Lembro-me de minha avó, nascida italiana, mas brasileira por adoção, opção e sentimento, que veio para cá no início da década de 1920, quando era ainda uma simples criança, dizer-me: - Meu filho, os cartazes que faziam a propaganda do Brasil na Itália eram lindos. Mostravam uma terra sempre verde, fértil e ensolarada, da qual se aproximava o navio, exaltando o sentimento de uma vida nova!

Anos depois, já homem feito, vi um cartaz destes em um livro de História do Brasil, e lembrei-me imediatamente de minha velha avó, entre surpreso e emocionado.

Os imigrantes, sobretudo nos anos finais do Século XIX e no Século XX, tinham o sonho de “fazer a América”, como diziam entre eles naquela época, e vinham, fosse para os Estados Unidos, para o Brasil, para a Argentina ou qualquer outro país americano, pois ninguém tinha bola de cristal para saber qual país daria certo e qual iria desvirtuar-se.

Batidos pelas guerras constantes do Velho Mundo, pelas conturbações sociais e políticas, pela falta de acesso à terra para plantar e criar, pelo clima adverso, que obrigava os camponeses a permanecerem meses a fio em suas casas geladas, cercados de neve por todos os lados, consumindo tão somente o pouco que haviam conseguido plantar e colher nas estações propícias, muitos deles tomavam a difícil mas necessária decisão de deixar suas terras e famílias, e partiam em direção ao sonho americano e ao desconhecido.

Traziam na bagagem, é certo, os conceitos e também os preconceitos da época e da sociedade donde provinham.

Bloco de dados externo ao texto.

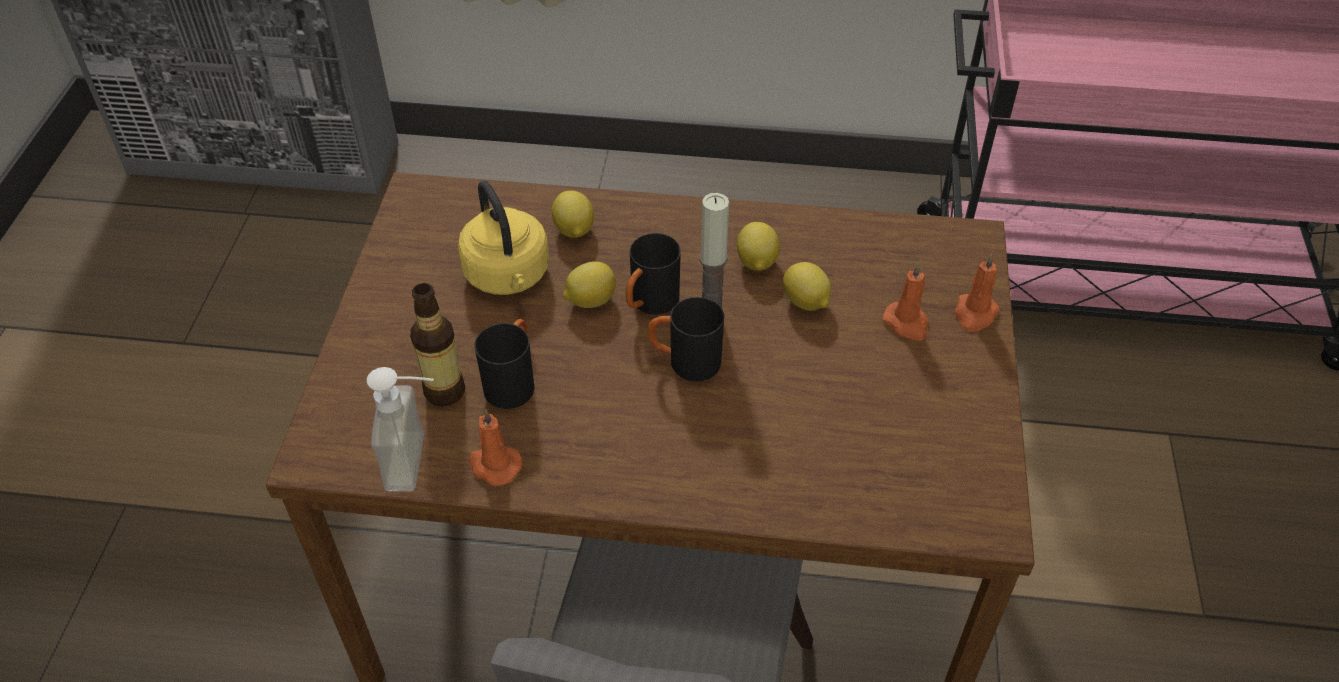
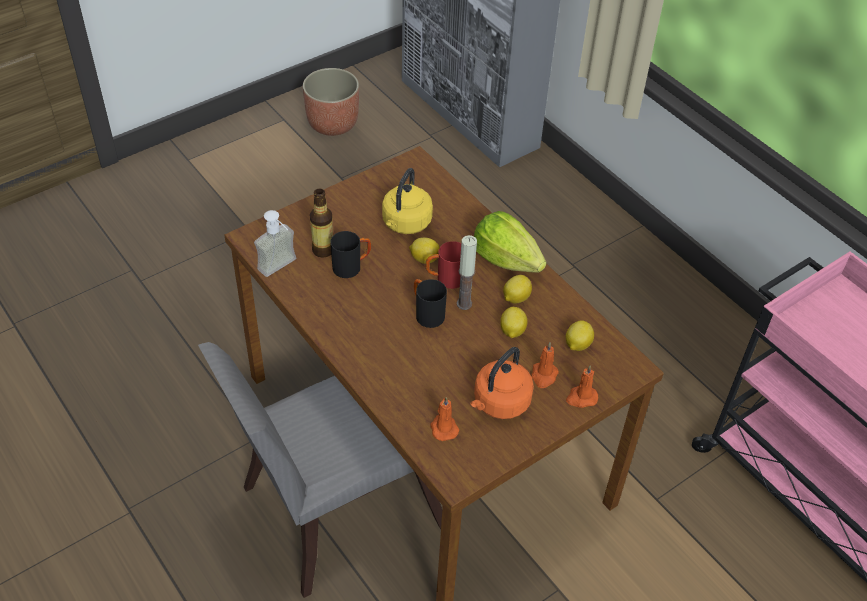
camera: 45 degrees right, 0 degrees up
(88, 284) = (333, 123): none -> planter
(494, 465) = (304, 291): orange candle -> orange candle (443, 428)
(573, 230) = (457, 225): lemon -> lemon (577, 345)
(649, 304) = (445, 279): black mug -> red mug
(685, 228) = (506, 259): none -> lettuce
(909, 395) = (499, 403): none -> orange kettle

Mas traziam, acima de tudo, uma vontade imensa de trabalhar, de disputar a vida no melhor sentido desta palavra, de empregar-se, de investir, de fixarem-se para criar raízes, filhos e um futuro que imaginavam radiante as custas do próprio trabalho, duro e digno.

Foi assim que recebemos japoneses e eslavos, libaneses e portugueses, alemães e mais milhares de pessoas de outras nacionalidades, juntamente com suas famílias.

Vovó contou-me que viera da Itália e que, entre outras novidades, jamais havia visto alguém negro. Desembarcara no Rio de Janeiro, onde o pai fora trabalhar em uma fábrica em Mendes, no interior daquele estado.

Certa feita, ao ficar sozinha na humilde casa operária, da qual o pai se ausentara para o trabalho e a mãe para afazeres domésticos em locais próximos, ouviu baterem à porta. Desconfiada, lembrando-se das recomendações que a mãe lhe dera, ela, criança recém chagada ao Brasil, abriu-a cautelosamente.

A cena que veio a seguir ficaria estampada para sempre em sua alma. Ao atender viu-se diante de um menino negro, muito negro. Surpresa, de olhos arregalados, o ouviu pronunciar palavras em português, das quais ela não compreendia absolutamente nada.

O menino, percebendo que suas palavras não faziam sentido algum para a ouvinte, pegou então uma fruta no cesto e a abriu. Uma fruta verde por fora e surpreendentemente amarela por dentro, como ela nunca vira na fria Europa!

A menina ficou extasiada ao ver o menino negro, que lhe sorria com dentes brancos e perfeitos, com a manga verde e amarela próxima ao rosto feliz, sem saber que estampava na alma dela a impressão que ela carregaria consigo até os últimos dias de sua vida, como sendo a imagem mais perfeita do Brasil.